Background: Many patients undergoing open heart surgery have sinus node dysfunction and atrial fibrillation, leading to adverse outcomes. Mesenchymal stem cells (MSC) delivered at the time of surgery may have a reparative effect on atrial tissue, thereby improving sinus node function and reducing or preventing atrial fibrillation. Stem cell delivery to the atrium is entirely unstudied. This is a significant gap in medical research, as atrial disease contributes significantly to health care costs.

Purpose: The purpose of this pilot study is to establish a technique to deliver MSC to the atria through an open-chest model, to assess the safety of this technique, and to evaluate the acute retention of the delivered cells.

Methods: All in vivo animal experimentation was approved by the University of Wisconsin Animal Care and Use Committee and took place in the Cardiovascular Physiology Core Facility at UW-Madison. MSC (3-5×106 in 50 μl per site) were injected intramyocardially during an open-chest procedure in anesthetized pigs. To track the cells in vivo, MSC were labeled with 18FDG then visualized at 1 and 6 hours postinjection by PET/CT. Pigs were monitored for intraoperative arrhythmia, bleeding and hypotension.
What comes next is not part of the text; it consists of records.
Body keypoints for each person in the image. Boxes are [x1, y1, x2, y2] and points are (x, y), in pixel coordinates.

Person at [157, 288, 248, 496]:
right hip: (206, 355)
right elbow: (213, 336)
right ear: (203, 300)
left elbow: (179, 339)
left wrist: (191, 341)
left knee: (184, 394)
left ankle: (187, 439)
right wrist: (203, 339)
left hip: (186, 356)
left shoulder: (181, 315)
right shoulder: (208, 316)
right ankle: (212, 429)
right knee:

Results: By gently repositioning the heart, both atria were accessible for the injections. The thickest part of each atrium was isolated and stabilized briefly for the injection using a hemostat. The injected cells were visible by PET/CT 1 and 6 hours postinjection. However, when the MSC were labeled with 10mCi 18FDG, the signal was too high, causing a bloom around the areas of injection. So the dose was lowered to 5mCi 18FDG, which resulted in a clear signal at 1 hour in both atria. At 6 hours, the right atrial injection was still easy to read, but the left injection was difficult to resolve from background signal. All injections resulted in cell leakage from the injection site and uptake of the signal into the lungs. However, pulmonary function as measured by SpO2 and EtCO2 was unchanged. Intraoperative arrhythmias detected during the injections were caused by manipulation of the heart. No additional arrhythmias were detected. No bleeding or hypotension was observed as a result of the injections.

Conclusion: This pilot study demonstrated that atrial delivery of MSC is feasible and safe in an open-chest porcine model and that MSC are retained for at least 6 hours postinjection. Subsequent studies will determine the ability of MSC to downregulate inflammation, decrease scarring and prevent sinus node dysfunction.